Vortex: Gaspar Noè racconta Dario Argento

L’arredamento nei film di Gaspar Noé è un elemento chiave, vi si proietta e materializza il film stesso, insieme al passato che è confluito nella sua genesi: i poster e i libri ricoprono a scaglie le pareti degli appartamenti, diventando a tutti gli effetti la pelle squamosa del protagonista, il quale coincide solitamente con il regista. Nel caso di Vortex, tuttavia, tutto ciò non sembra riferirsi al protagonista-Noè, quanto piuttosto ad un protagonista nuovo, ovvero Dario Argento, al suo debutto nella recitazione (a meno che non si considerino gli efferati omicidi di cui si è macchiato le mani rigorosamente guantate dal 1970).

L’umanità è da sempre presente nel cinema di Gaspar Noé: dal dolore per un passato a cui non può più esser fatto ritorno di Irreversible, al rapporto tra fratello e sorella ritrovato e immediatamente perduto di Enter the Void, dall’amore distruttivo di Love, fino all’annichilimento romeriano della vitalità in Climax. Eppure stavolta non viene deformata dalla morbosità sia tematica che stilistica a cui il regista è tanto legato.

Segnali di stile e come superarli

È ovviamente riconoscibile nei suoi centotrentacinque minuti un percorso tematico familiare, relativo ad un dolore disperato e senza catarsi, quasi esistenziale e perpetuo, ed è indicativo come, a differenza di Amour di Michael Haneke, manchi completamente il senso della progressione della malattia: qui non ne vediamo il principio ma soltanto la fine, viene rappresentata come uno stato in cui la vita stagna prima di concludersi lentamente. La conseguenza è un costante split-screen, due schermate tanto vicine quanto separate, come lo sono i letti di Dario Argento e Françoise Lebrun, mentre la fotografia, all’inizio insolitamente fredda, torna ad accogliere progressivamente una colorazione acida, finché sul finale la malattia vola via dall’appartamento lasciandolo vuoto e tornando a spiegare le proprie ali sulla città.

È la pellicola che si allontana maggiormente dal canone stilistico espresso fino ad ora dal cineasta, raccontando una storia che non giochi sugli eccessi e le provocazioni. Non necessariamente l’opera più matura di Noé, per quanto operi un lavoro di sintesi per lui quasi inedito, ma sicuramente un’opera sentita e onesta, nella quale si fa da parte affidando il racconto a chi è venuto prima di lui.

Un film sui padri

Ancora in attesa di una distribuzione regolare e proiettato in anteprima nazionale al cinema Troisi di Roma, non a caso Vortex ha l’unica imperfezione di essere prolisso nelle sue ultime fasi: in più momenti sembra dover volgere alla chiusura, e la sensazione è dovuta al fatto che sul finale hanno una maggiore presenza dei ruoli marginali e fino ad allora soltanto abbozzati, e che quindi risultano poco più che delle parentesi aperte e chiuse per esprimere delle prospettive esterne. Perché Gaspar Noé stavolta è figlio, un figlio poco presente che si mantiene in disparte e che deve raccogliere l’eredità del padre.

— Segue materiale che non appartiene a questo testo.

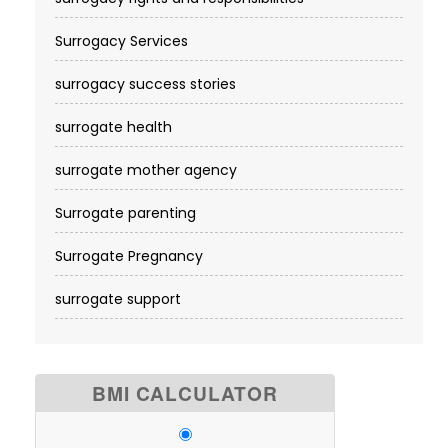
Surrogacy Services​
surrogacy success stories
surrogate health
surrogate mother agency
Surrogate parenting
Surrogate Pregnancy
surrogate support
BMI CALCULATOR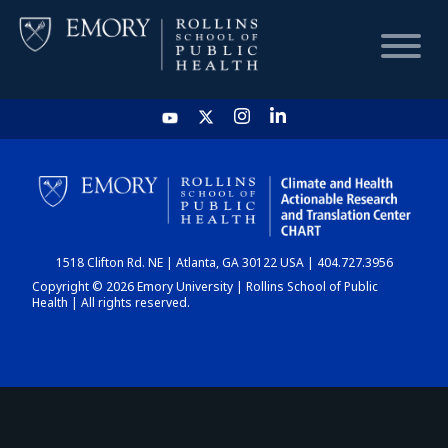
HOME
CHART
1518 Clifton Rd. NE | Atlanta, GA 30122 USA | 404.727.3956
DASHBOARD
Copyright © 2026 Emory University | Rollins School of Public
Health | All rights reserved.
NEWS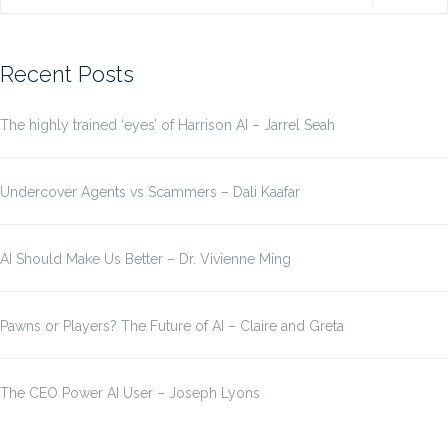
for:
Recent Posts
The highly trained ‘eyes’ of Harrison AI – Jarrel Seah
Undercover Agents vs Scammers – Dali Kaafar
AI Should Make Us Better – Dr. Vivienne Ming
Pawns or Players? The Future of AI – Claire and Greta
The CEO Power AI User – Joseph Lyons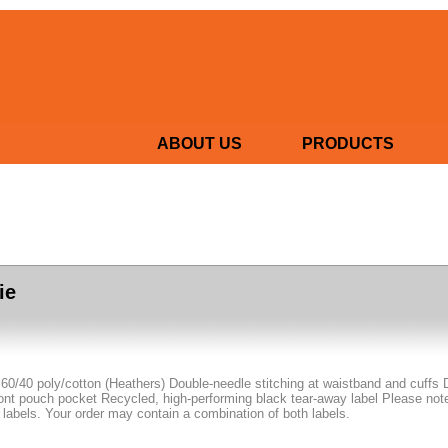
ABOUT US
PRODUCTS
ie
 60/40 poly/cotton (Heathers) Double-needle stitching at waistband and cuffs 
nt pouch pocket Recycled, high-performing black tear-away label Please note: 
 labels. Your order may contain a combination of both labels.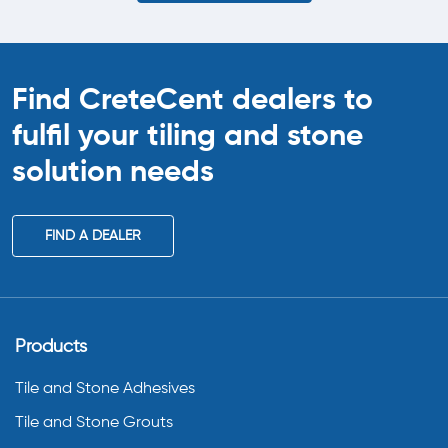
Find CreteCent dealers to
fulfil your tiling
and stone
solution needs
FIND A DEALER
Products
Tile and Stone Adhesives
Tile and Stone Grouts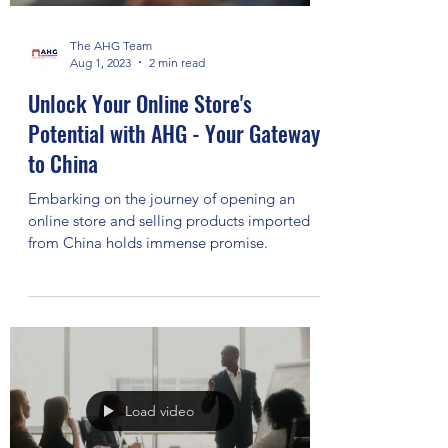
The AHG Team
Aug 1, 2023
2 min read
Unlock Your Online Store's
Potential with AHG - Your Gateway
to China
Embarking on the journey of opening an
online store and selling products imported
from China holds immense promise.
Load video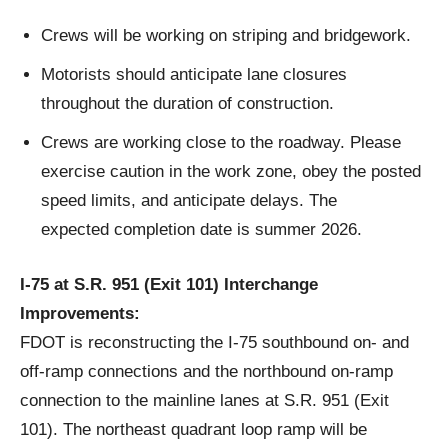
Crews will be working on striping and bridgework.
Motorists should anticipate lane closures
throughout the duration of construction.
Crews are working close to the roadway. Please
exercise caution in the work zone, obey the posted
speed limits, and anticipate delays. The
expected completion date is summer 2026.
I-75 at S.R. 951 (Exit 101) Interchange
Improvements:
FDOT is reconstructing the I-75 southbound on- and
off-ramp connections and the northbound on-ramp
connection to the mainline lanes at S.R. 951 (Exit
101). The northeast quadrant loop ramp will be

Sempre nel 2022 esce Occhiali neri, ultimo film di Dario Argento (regista), in cui il maestro, ad un momento estremo della propria carriera, si rivela meno interessato all’orrore e alla violenza, abbozzati e alleggeriti di declinazioni particolarmente grottesche, preferendo osservare la fragile tenerezza della condizione umana in cui si muovono disorientati i due protagonisti: la sensazione è che Noé e Argento si siano incontrati in un momento insospettabilmente simile delle rispettive esperienze cinematografiche.

Perché, a conti fatti, Vortex è un film sui padri, in cui Dario Argento riflette sul cinema e sul suo cinema: si asserisce in momenti diversi della pellicola che il cinema è come un sogno e la vita è un sogno nel sogno, come nello sguardo di David Hemmings riflesso nella pozza di sangue durante i titoli di testa di Profondo Rosso. Vortex è un film tanto di Argento quanto di Noé e, oltre a ciò, è un film su Argento: stavolta Gaspar Noé è figlio e racconta il suo padre cinematografico, uno dei molti, lasciando che sia egli stesso a raccontarsi.